The backers are pumping $10 million into their big weekend this year, although that number will come down significantly for future editions when they don’t have to buy concrete barriers, fences and other gear from scratch or make quite as many road improvements. The city is not cutting a check to help fund the event, but Metro officials have helped out with permitting and the logistics of roadwork, and the massive undertaking of creating the track on the Korean Veterans Memorial Bridge and nearby streets. Parker says the investors are clear that it’s a heavy financial lift to begin with; the benefits — both financial and reputational — will come over time.

“This is not about year one,” he says. “It’s all about years two, four, five, 10 and 15. The investors see an opportunity in the event, but they also see what Nashville can deliver in the long run.”

The title sponsor of the racing festival is Big Machine, the holding company for music labels, a vodka-focused distillery and a racing team that this year began fielding a car in NASCAR’s second-tier Xfinity Series. Founder and record executive Scott Borchetta is a Grand Prix investor as well as a racer himself: Driving a 1972 Chevrolet Corvette, he was a 2020 division champion in the Sportscar Vintage Racing Association, and he will race the Grand Prix’s track as part of the weekend’s Trans Am TA2 contest. He has long sponsored events and drivers, including Hendersonville native and two-time IndyCar season champion Josef Newgarden, and has used racing as a vehicle to champion his recording artists. Soon after he bought the former Tenn South distillery in 2015, he also began showcasing his spirits line via the sport, including as title sponsor of NASCAR’s stop at the Indianapolis Motor Speedway.

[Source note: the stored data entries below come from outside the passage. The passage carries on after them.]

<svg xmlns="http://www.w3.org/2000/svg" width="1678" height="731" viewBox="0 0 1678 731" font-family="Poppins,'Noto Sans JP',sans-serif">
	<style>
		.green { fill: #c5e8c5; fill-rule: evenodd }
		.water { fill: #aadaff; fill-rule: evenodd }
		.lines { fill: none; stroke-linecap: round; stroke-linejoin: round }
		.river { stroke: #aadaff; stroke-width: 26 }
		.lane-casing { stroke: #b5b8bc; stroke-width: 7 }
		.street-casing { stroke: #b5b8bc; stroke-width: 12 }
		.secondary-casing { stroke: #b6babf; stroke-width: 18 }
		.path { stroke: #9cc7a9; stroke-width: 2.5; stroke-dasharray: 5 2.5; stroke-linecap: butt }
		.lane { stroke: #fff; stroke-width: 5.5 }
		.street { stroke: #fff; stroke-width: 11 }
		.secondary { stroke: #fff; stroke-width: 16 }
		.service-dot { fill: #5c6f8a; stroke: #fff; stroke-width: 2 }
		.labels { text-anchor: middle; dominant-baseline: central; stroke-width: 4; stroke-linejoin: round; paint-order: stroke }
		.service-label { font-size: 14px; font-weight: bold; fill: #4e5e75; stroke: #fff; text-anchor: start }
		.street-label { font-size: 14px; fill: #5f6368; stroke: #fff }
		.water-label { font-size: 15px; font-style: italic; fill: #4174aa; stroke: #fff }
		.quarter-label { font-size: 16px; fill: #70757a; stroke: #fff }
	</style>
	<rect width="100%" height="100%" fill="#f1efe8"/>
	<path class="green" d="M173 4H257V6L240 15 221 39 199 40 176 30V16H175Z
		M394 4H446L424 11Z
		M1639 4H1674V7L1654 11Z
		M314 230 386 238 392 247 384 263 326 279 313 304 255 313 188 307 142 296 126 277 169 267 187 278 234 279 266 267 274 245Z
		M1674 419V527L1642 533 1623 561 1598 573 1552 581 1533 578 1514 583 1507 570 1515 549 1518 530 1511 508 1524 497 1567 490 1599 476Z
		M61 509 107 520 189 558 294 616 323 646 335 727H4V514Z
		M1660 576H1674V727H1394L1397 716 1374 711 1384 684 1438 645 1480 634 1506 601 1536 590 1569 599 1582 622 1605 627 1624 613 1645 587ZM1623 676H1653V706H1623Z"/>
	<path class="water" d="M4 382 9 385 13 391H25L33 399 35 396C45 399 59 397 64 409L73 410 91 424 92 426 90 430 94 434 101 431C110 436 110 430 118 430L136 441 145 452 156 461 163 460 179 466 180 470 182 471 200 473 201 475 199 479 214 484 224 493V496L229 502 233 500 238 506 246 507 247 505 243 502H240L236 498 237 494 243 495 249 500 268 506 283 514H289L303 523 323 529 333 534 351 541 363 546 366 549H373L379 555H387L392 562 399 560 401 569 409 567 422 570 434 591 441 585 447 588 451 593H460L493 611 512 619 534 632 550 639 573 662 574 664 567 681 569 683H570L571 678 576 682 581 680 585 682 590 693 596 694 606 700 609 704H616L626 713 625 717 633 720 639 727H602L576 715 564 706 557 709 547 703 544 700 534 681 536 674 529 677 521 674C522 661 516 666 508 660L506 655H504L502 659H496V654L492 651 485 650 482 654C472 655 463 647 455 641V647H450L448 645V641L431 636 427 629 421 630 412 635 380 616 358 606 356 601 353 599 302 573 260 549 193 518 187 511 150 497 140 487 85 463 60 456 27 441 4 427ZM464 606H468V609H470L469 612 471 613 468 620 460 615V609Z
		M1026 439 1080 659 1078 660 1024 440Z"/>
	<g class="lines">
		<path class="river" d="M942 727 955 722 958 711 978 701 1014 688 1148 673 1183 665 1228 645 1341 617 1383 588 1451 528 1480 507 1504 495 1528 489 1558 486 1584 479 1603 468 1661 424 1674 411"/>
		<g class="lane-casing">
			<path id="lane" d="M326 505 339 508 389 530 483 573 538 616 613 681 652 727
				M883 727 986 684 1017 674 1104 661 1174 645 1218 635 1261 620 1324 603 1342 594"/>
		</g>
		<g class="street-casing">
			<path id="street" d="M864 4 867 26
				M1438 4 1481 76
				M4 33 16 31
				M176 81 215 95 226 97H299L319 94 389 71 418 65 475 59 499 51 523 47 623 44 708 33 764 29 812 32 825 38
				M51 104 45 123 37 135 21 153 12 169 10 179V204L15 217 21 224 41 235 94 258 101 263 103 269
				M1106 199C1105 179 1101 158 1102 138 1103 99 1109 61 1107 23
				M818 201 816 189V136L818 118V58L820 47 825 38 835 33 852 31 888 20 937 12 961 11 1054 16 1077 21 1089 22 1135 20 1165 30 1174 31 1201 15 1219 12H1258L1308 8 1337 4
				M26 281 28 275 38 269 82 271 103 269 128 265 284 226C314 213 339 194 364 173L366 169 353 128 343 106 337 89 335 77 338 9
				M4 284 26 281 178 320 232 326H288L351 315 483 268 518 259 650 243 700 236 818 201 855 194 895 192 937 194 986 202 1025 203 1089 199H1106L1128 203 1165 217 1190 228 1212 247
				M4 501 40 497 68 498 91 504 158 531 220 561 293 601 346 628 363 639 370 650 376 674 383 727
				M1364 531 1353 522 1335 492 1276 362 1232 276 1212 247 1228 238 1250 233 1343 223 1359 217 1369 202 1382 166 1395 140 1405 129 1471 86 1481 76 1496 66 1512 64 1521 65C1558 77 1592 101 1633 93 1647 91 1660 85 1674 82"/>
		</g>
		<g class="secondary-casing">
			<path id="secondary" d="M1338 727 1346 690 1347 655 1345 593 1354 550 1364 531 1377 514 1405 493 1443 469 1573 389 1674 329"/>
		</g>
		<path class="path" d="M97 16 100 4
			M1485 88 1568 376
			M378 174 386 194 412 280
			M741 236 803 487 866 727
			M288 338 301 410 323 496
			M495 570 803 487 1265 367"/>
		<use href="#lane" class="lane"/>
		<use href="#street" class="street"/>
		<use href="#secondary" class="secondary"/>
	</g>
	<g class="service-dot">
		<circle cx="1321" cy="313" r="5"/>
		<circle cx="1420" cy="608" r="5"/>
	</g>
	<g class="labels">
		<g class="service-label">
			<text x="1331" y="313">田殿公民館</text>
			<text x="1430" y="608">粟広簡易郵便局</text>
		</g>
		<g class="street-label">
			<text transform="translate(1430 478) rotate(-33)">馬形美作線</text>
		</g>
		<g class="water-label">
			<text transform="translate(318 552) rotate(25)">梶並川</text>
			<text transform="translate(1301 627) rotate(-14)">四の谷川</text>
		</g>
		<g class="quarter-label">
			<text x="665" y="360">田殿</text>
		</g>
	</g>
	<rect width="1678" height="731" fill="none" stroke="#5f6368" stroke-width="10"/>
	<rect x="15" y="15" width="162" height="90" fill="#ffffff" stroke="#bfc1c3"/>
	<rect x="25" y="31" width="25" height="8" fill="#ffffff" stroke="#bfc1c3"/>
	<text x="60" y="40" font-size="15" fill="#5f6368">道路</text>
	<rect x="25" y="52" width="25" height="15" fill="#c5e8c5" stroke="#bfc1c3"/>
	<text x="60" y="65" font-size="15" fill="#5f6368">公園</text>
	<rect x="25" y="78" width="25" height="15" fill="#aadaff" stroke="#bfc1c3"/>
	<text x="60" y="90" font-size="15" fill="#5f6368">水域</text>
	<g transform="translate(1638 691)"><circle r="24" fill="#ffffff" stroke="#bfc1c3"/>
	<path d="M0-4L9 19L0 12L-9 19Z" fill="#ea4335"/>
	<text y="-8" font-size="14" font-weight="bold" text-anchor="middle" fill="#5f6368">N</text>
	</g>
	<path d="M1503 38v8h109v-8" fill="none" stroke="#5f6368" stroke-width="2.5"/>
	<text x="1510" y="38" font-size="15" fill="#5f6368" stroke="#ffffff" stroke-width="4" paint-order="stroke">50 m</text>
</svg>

Sponsorships from Big Machine and others make up a decent chunk of the event’s income, along with a cut from food and beverage, parking and merchandise revenues. But Parker says ticket sales, including those to premium and VIP suites, are key — which is where having a series of concerts by Big Machine acts comes in. From midday Friday until Sunday night, the aim is to keep things loud and rocking and build the expectation of return visits.

We didn’t set out to create just another race on the IndyCar circuit,” Parker says. “This is a three-day festival where the racing is a part of it. It’s having the ability to program three, four, five days in Nashville — with something that is uniquely Nashville.”